◆ Supplied text
·····

Sunday, February 17, 2013
How Mad is the Madman?
The Island of Dr. Moreau is synonymous with mad scientist, but has anyone truly delved into the depths of that madman? In Megan Shephard's book, The Madman's Daughter, we see a side of Dr. Moreau we have never seen before- the side that has a daughter.
Juliet not only bears the stigma of her poverty and being an orphan, but she is double damned by carrying the same name as her father, Dr. Henri Moreau. After being charged with the crime of conducting horrific experiments, Moreau disappeared and was presumed dead. Years later, Juliet comes across one of his vivisection diagrams and realizes her father might still be alive. When she tracks down the Inn where a strange doctor is staying, she expects to find her father but instead finds his most loyal servant, Montgomery. Juliet and Montgomery were children together when her father was still in London, but seeing him there, a grown man, Juliet can't help but be drawn to him, especially when he can help her find her father.
When Juliet insists on leaving with Montgomery to travel to her father's island, she didn't expect to see the kind of cargo he would be taking with them. Multiple types of animals from a jaguar to simple rabbits accompany Juliet, Montgomery, and the strange Balthazar, a native from the island. Along the route to the island, the ship finds a man stranded in boat drifting at sea. They rescue him and bring him to the island of Dr. Moreau, but Juliet has no idea what she has brought them both to. She never could have imagined what was taking place on her father's island. But Juliet can't ignore the signs, the strange natives, and certainly not her father's laboratory. She is terrified to learn the charges against her father in London were true, and that his experiments have gotten more horrific, and more dangerous. But can anyone really get away from the island?

·····

◆ Entries
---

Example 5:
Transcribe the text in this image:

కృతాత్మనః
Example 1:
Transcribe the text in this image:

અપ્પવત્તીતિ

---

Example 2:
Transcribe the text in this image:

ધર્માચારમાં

·····

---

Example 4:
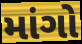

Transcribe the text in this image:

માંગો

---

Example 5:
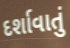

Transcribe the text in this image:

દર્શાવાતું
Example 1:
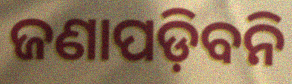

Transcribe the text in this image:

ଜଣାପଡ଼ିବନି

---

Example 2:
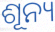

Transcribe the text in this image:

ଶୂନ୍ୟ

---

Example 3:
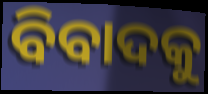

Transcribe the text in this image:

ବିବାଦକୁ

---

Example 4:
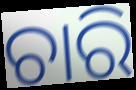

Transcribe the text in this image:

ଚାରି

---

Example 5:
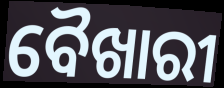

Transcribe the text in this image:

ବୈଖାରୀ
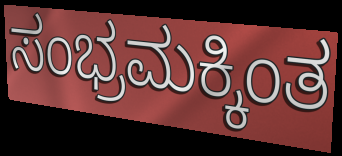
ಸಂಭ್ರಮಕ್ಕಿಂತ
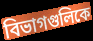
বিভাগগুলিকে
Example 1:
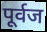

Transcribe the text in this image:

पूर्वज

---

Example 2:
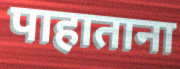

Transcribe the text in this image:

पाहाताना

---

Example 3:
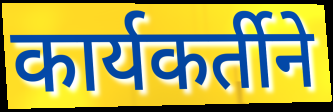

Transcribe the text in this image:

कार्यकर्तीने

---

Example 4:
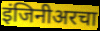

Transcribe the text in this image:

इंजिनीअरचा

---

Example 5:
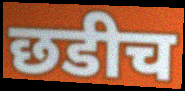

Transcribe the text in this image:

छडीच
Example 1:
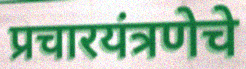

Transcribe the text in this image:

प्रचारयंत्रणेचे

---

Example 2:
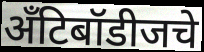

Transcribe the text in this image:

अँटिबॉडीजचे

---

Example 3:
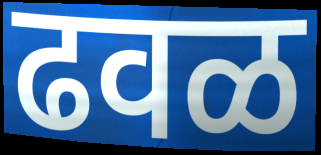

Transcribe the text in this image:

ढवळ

·····

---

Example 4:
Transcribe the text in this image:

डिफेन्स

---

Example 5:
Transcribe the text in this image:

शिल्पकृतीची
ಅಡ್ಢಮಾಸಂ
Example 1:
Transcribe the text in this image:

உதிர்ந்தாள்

·····

◆ Exercise set
**A)** Answer these questions from the review of The Madman's Daughter, one answer per line:
(i) Who wrote The Madman's Daughter?
(ii) What does Juliet come across that leads her to think her father may still be alive?
(iii) How does the review describe Balthazar?
**B)** Revise the review of The Madman's Daughter by writing out the stretch from "When Juliet insists" through "from the island?" again, with "cargo" changed to "freight".

◆ Answers given
**A)**
(i) Megan Shephard
(ii) One of her father's vivisection diagrams
(iii) As strange and as a native from the island

**B)**
When Juliet insists on leaving with Montgomery to travel to her father's island, she didn't expect to see the kind of freight he would be taking with them. Multiple types of animals from a jaguar to simple rabbits accompany Juliet, Montgomery, and the strange Balthazar, a native from the island. Along the route to the island, the ship finds a man stranded in boat drifting at sea. They rescue him and bring him to the island of Dr. Moreau, but Juliet has no idea what she has brought them both to. She never could have imagined what was taking place on her father's island. But Juliet can't ignore the signs, the strange natives, and certainly not her father's laboratory. She is terrified to learn the charges against her father in London were true, and that his experiments have gotten more horrific, and more dangerous. But can anyone really get away from the island?